Soon after she arrived in Rome late Tuesday, word came that an Israeli airstrike had hit a U.N. observation post in south Lebanon, killing at least two U.N. personnel. Two others were feared dead. The attack prompted U.N. Secretary-General Kofi Annan to demand an Israeli investigation into the incident, which he called “apparently deliberate.” It could further fuel international demands for a quick end to the fighting.

Israeli Prime Minister Ehud Olmert expressed “deep regret” over the deaths of the peacekeepers in a telephone call to Annan on Wednesday, according to a statement from Olmert’s office. Olmert said the peacekeepers were killed mistakenly, expressed dismay over Annan’s accusation and promised a thorough investigation, the statement said.

In a signal that the U.S. was not yet ready to change its position, Assistant Secretary of State David Welch, traveling with Rice, told reporters that a cease-fire cannot be reached overnight.

Another senior administration official, who spoke on condition of anonymity about international forces that might be imposed in south Lebanon, said such troops would not “shoot their way in,” suggesting the fighting would have to be quelled first.

Welch called the Rome meeting a collection of “responsible voices that want to come together to help Lebanon.”

He noted that the U.S. led the way in an international humanitarian assistance campaign by offering $30 million in aid to Lebanon, which will come mostly in goods such as blankets and sheets.

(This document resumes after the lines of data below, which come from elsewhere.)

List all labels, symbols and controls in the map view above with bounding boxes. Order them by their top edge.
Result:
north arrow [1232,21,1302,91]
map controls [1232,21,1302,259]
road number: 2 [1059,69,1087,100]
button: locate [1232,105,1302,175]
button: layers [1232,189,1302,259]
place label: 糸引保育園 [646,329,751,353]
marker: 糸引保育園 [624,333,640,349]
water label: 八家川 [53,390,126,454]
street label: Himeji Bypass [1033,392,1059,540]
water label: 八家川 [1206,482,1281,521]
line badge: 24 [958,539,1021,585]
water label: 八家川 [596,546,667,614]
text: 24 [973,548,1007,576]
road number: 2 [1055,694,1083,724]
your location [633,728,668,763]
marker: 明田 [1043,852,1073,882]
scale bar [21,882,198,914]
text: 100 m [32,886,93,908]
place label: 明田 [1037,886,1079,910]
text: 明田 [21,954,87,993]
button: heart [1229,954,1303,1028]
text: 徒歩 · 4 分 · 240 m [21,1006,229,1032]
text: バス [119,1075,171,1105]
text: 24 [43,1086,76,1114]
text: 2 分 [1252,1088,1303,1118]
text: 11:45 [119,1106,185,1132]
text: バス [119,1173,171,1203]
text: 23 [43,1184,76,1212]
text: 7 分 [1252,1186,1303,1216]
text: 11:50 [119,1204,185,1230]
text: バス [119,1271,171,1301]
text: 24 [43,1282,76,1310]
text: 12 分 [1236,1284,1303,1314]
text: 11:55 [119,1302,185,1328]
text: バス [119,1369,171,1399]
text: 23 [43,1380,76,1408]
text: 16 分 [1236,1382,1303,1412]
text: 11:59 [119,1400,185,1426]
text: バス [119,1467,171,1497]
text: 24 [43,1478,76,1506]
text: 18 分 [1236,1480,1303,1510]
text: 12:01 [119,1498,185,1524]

Saudi Arabia pledged $1.5 billion in aid on Tuesday.

“I would expect that there will be other such pledges forthcoming,” Welch said. “It is important that these voices be there and be gathered for this purpose because if you look at what the outcome of this crisis will be, it is going to be a stronger Lebanon where its freedoms are preserved and strengthened.”

An official close to the speaker of Lebanon’s Parliament has said Rice proposed that the fighting stop at the same time that an international force deploys in southern Lebanon. The United States also proposed that Hezbollah weapons be removed from a buffer zone extending about 18 miles from the Israeli border, according to the official, who spoke on condition of anonymity.

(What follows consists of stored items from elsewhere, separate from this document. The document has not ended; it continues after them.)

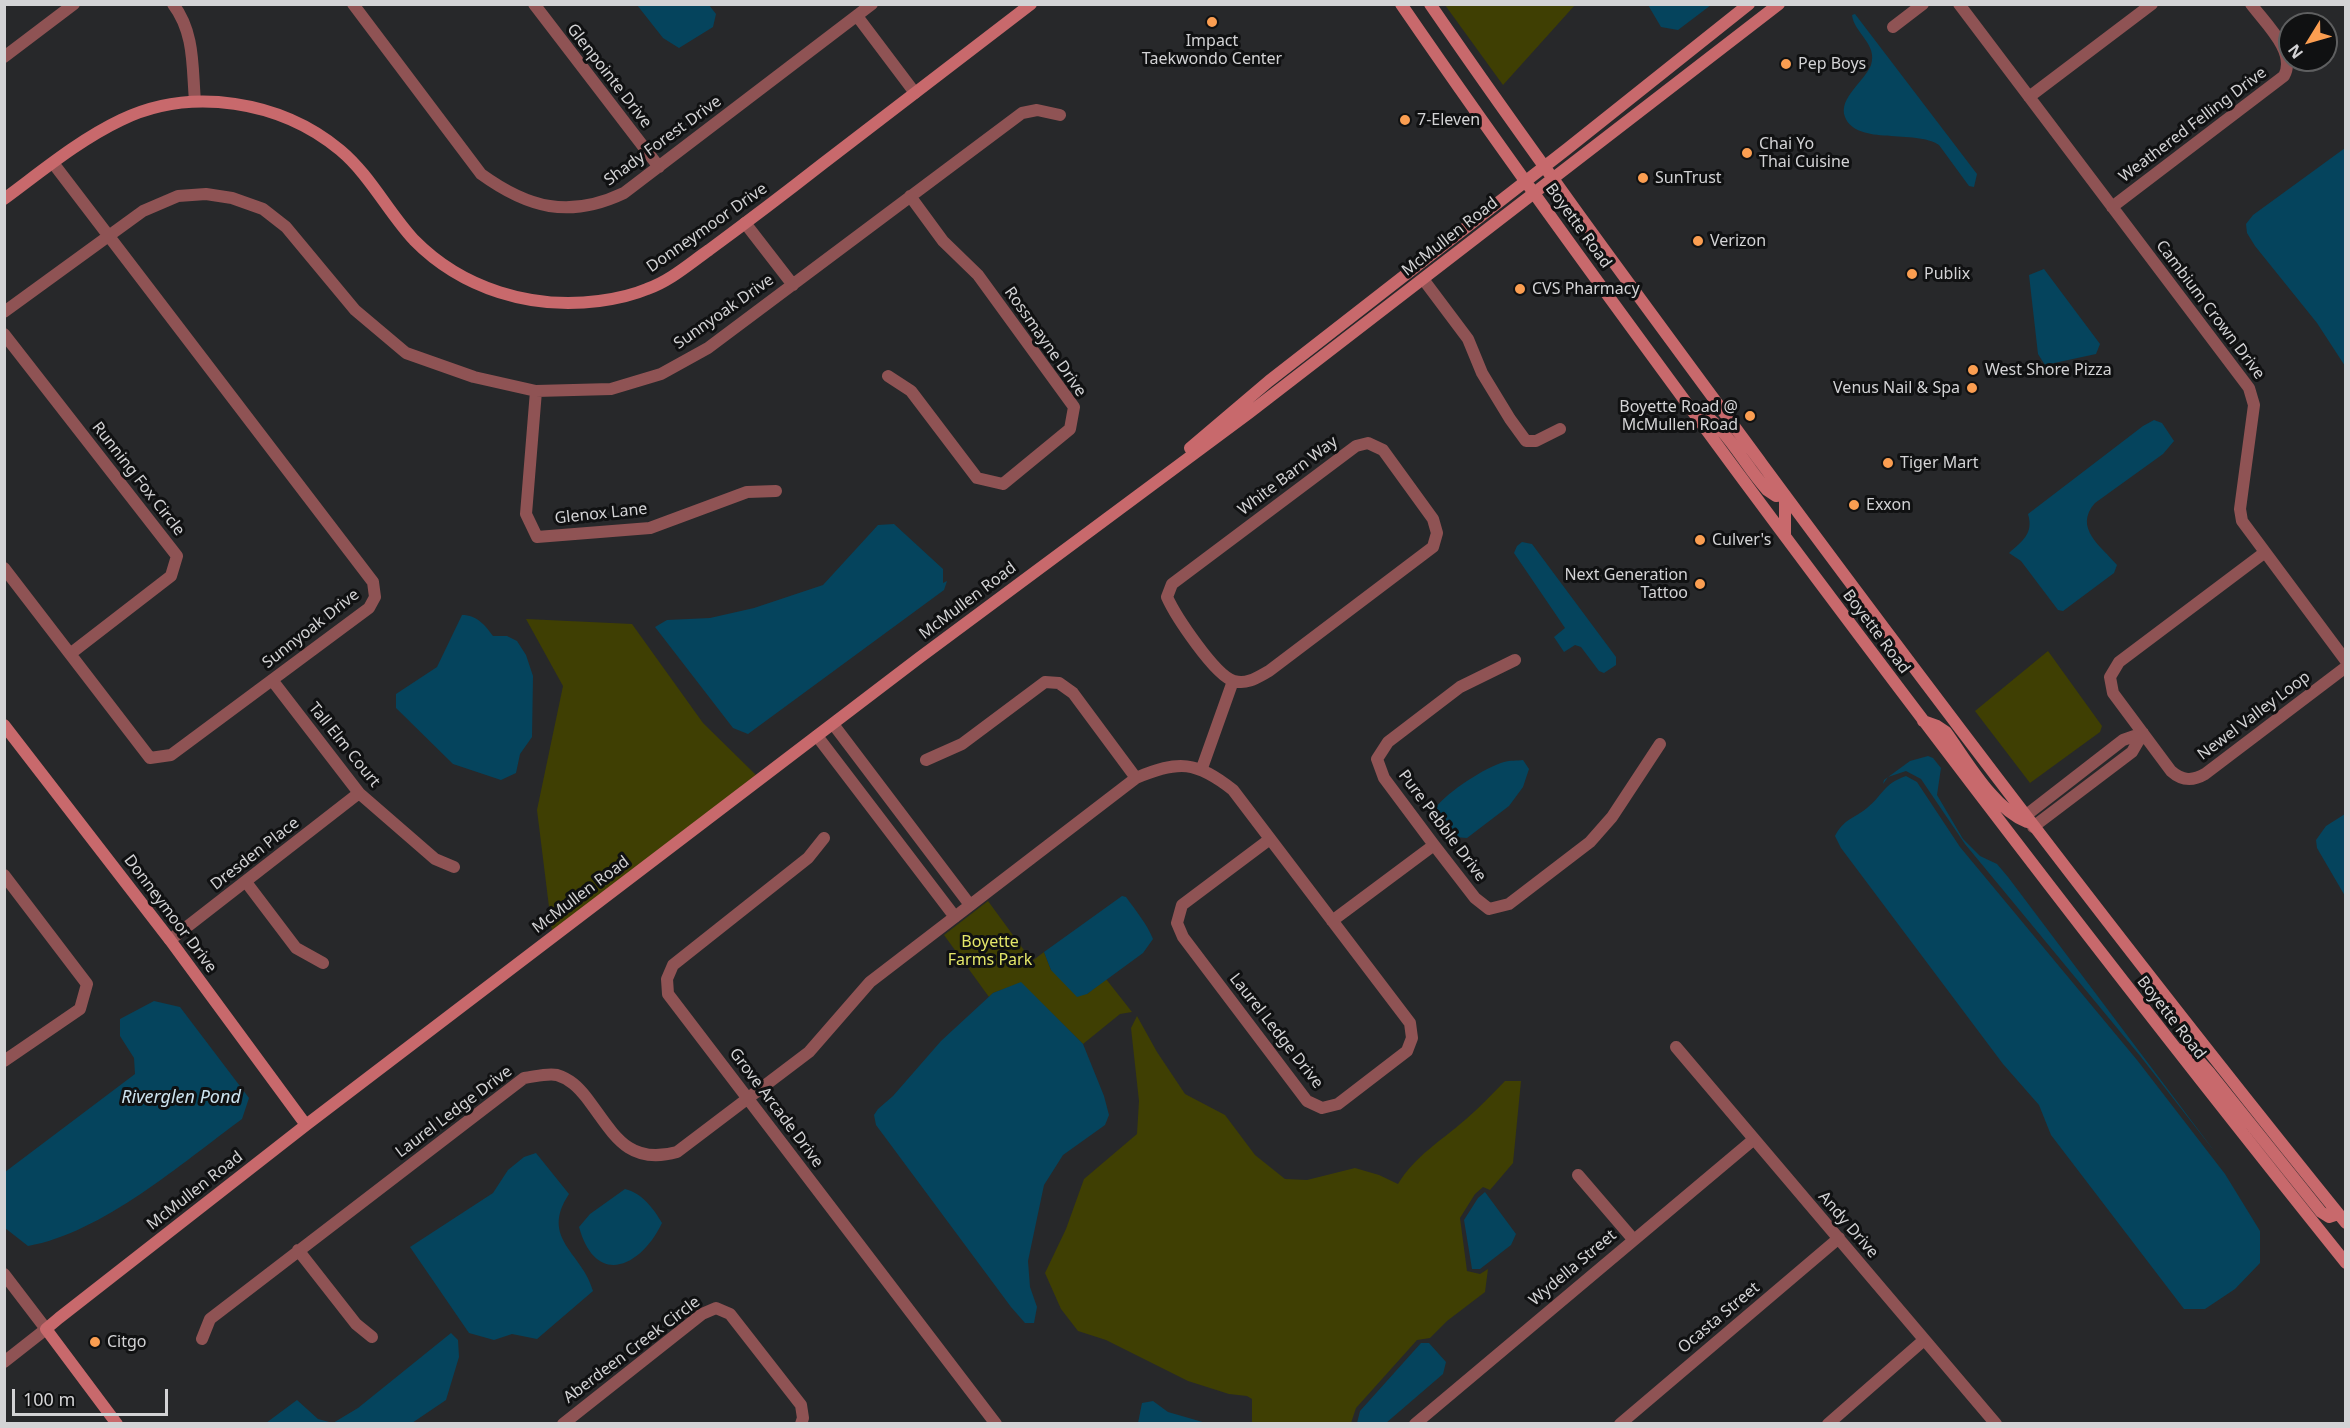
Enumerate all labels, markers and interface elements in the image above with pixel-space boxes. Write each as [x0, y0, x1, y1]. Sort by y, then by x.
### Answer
north arrow [2278, 12, 2338, 72]
marker: Impact Taekwondo Center [1205, 15, 1219, 29]
street label: Glenpointe Drive [562, 20, 656, 132]
place label: Impact Taekwondo Center [1142, 31, 1282, 69]
text: N [2283, 40, 2308, 63]
place label: Pep Boys [1798, 54, 1866, 74]
marker: Pep Boys [1779, 57, 1793, 71]
street label: Weathered Felling Drive [2115, 63, 2271, 187]
street label: Shady Forest Drive [601, 92, 725, 190]
place label: 7-Eleven [1417, 110, 1480, 130]
marker: 7-Eleven [1398, 113, 1412, 127]
place label: Chai Yo Thai Cuisine [1759, 134, 1850, 172]
marker: Chai Yo Thai Cuisine [1740, 146, 1754, 160]
place label: SunTrust [1655, 168, 1722, 188]
marker: SunTrust [1636, 171, 1650, 185]
street label: Donneymoor Drive [643, 179, 771, 277]
street label: Boyette Road [1541, 180, 1615, 272]
street label: McMullen Road [1398, 194, 1502, 280]
place label: Verizon [1710, 231, 1766, 251]
marker: Verizon [1691, 234, 1705, 248]
street label: Cambium Crown Drive [2151, 237, 2269, 383]
place label: Publix [1924, 264, 1970, 284]
marker: Publix [1905, 267, 1919, 281]
street label: Sunnyoak Drive [670, 270, 778, 354]
place label: CVS Pharmacy [1532, 279, 1640, 299]
marker: CVS Pharmacy [1513, 282, 1527, 296]
street label: Rossmayne Drive [1000, 283, 1090, 401]
place label: West Shore Pizza [1985, 360, 2112, 380]
marker: West Shore Pizza [1966, 363, 1980, 377]
place label: Venus Nail & Spa [1833, 378, 1960, 398]
marker: Venus Nail & Spa [1965, 381, 1979, 395]
place label: Boyette Road @ McMullen Road [1619, 397, 1738, 435]
marker: Boyette Road @ McMullen Road [1743, 409, 1757, 423]
street label: Running Fox Circle [88, 418, 188, 540]
street label: White Barn Way [1234, 432, 1342, 520]
place label: Tiger Mart [1900, 453, 1979, 473]
marker: Tiger Mart [1881, 456, 1895, 470]
place label: Exxon [1866, 495, 1911, 515]
marker: Exxon [1847, 498, 1861, 512]
street label: Glenox Lane [554, 500, 648, 528]
place label: Culver's [1712, 530, 1771, 550]
marker: Culver's [1693, 533, 1707, 547]
street label: McMullen Road [916, 558, 1020, 644]
place label: Next Generation Tattoo [1564, 565, 1688, 603]
marker: Next Generation Tattoo [1693, 577, 1707, 591]
street label: Sunnyoak Drive [259, 585, 363, 673]
street label: Boyette Road [1838, 586, 1914, 678]
street label: Newel Valley Loop [2194, 667, 2314, 765]
street label: Tall Elm Court [304, 699, 384, 791]
street label: Pure Pebble Drive [1394, 767, 1490, 885]
street label: Dresden Place [207, 813, 303, 895]
street label: Donneymoor Drive [119, 851, 221, 977]
street label: McMullen Road [529, 852, 633, 938]
park label: Boyette Farms Park [948, 932, 1032, 970]
street label: Laurel Ledge Drive [1225, 970, 1327, 1092]
street label: Boyette Road [2133, 973, 2209, 1063]
street label: Grove Arcade Drive [725, 1045, 827, 1171]
street label: Laurel Ledge Drive [392, 1062, 516, 1162]
water label: Riverglen Pond [121, 1087, 241, 1109]
street label: McMullen Road [143, 1148, 247, 1234]
street label: Andy Drive [1814, 1188, 1882, 1262]
street label: Wydella Street [1525, 1226, 1621, 1310]
street label: Ocasta Street [1674, 1278, 1764, 1358]
street label: Aberdeen Creek Circle [560, 1292, 704, 1408]
place label: Citgo [107, 1332, 147, 1352]
marker: Citgo [88, 1335, 102, 1349]
scale bar [15, 1377, 171, 1415]
text: 100 m [23, 1387, 75, 1411]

Many questions remain about what any international force would look like, including whether the troops would be stationed around the country or just in Lebanon’s tense south. Also to be negotiated is the role of Lebanese forces and whether international troops would secure Lebanon’s ports and airports.

On Tuesday, Jordan’s foreign minister said Arabs attending the Rome talks would insist on an immediate cease-fire and for the Lebanese government to take control over Hezbollah. Saudi King Abdullah appealed to the world to stop the Israeli attacks on Lebanon, saying that if peace moves fail, the Middle East could be engulfed in war.

Germany’s defense minister also said a cease-fire must be in place before an international mission to Lebanon can be contemplated.

An official in Turkey, NATO’s only Muslim member, said it would consider playing a major role in a peacekeeping force.